How to equitably resolve the Black Lives Matter funding scandal using Ethereum: a lesson for future movements.
A funding scandal is about to engulf the Black Lives Matter movement, a diverse informal network of activists, NGOs, foundations and unaffiliated protesters who are behind the civil rights protests of our era.
The kindling for the eruption was laid in a recent Associated Press article entitled: “AP Exclusive: Black Lives Matter opens up about its finances.” The article revealed that The Black Lives Matter Global Network Foundation raised $90 million in 2020. This significant sum understandably surprised many activists in the diffuse movement that began many years ago and recently experienced a rebirth during the George Floyd protests.
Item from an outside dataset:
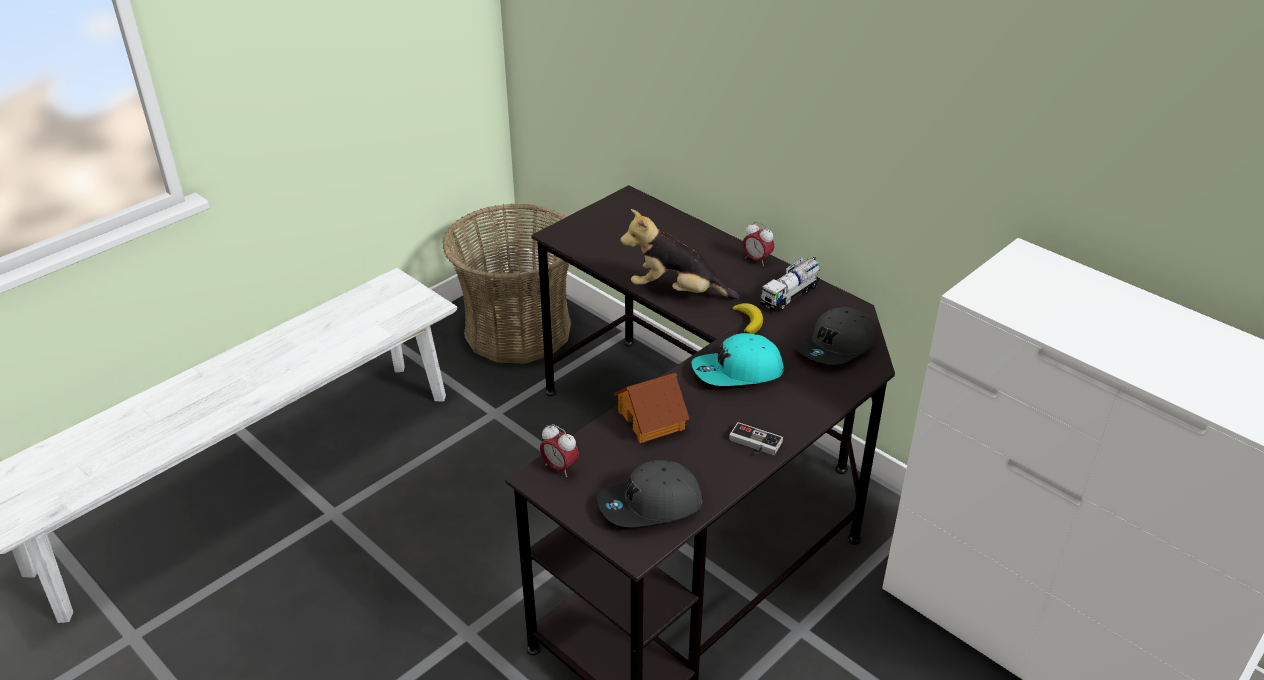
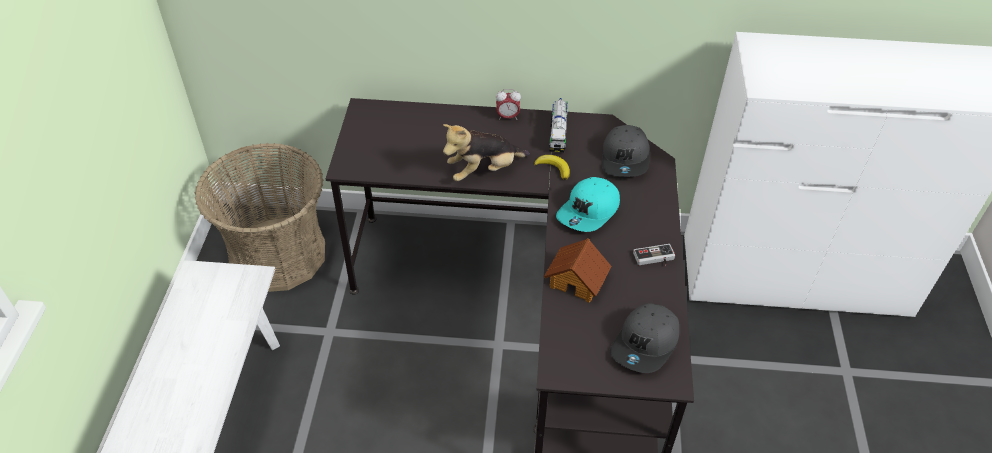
camera: 40 degrees left, 10 degrees up
(560, 468) = (562, 355): alarm clock -> none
Some grassroots activists in Ferguson are not surprised—they are angry. Most prominently, the father of Mike Brown and other early organizers in the initial Ferguson protests that first manifested the Black Lives Matter meme in the streets demanded that the The Black Lives Matter Global Network Foundation give them $20 million in compensation.
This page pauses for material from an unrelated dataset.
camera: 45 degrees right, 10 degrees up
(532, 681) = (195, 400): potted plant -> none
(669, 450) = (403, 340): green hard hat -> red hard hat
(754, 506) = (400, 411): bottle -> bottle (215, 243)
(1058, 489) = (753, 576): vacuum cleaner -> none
Here’s an article about their demand and the video they posted:
It’s too early to tell whether the BLM funding scandal will simmer down into suppressed resentments or boil over into an uncivil conflict.
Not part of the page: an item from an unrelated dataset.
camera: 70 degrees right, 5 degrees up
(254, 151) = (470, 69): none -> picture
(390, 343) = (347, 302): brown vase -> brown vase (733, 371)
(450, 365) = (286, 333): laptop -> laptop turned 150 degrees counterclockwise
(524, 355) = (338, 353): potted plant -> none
And there is really no value in adopting a partisan position and blaming one side or the other. Truthfully, both sides are right. Activism takes a toll on a person: creators, founders and early movement participants all deserve to be rewarded and compensated.
Moreover, it is not reasonable to critique activists who acquire resources. It is obvious that resources allow for different kinds of activism to be attempted. And if any activist is given the opportunity to have a foundation with $90 million in assets then they should be encouraged by the movement to test out their theory of change.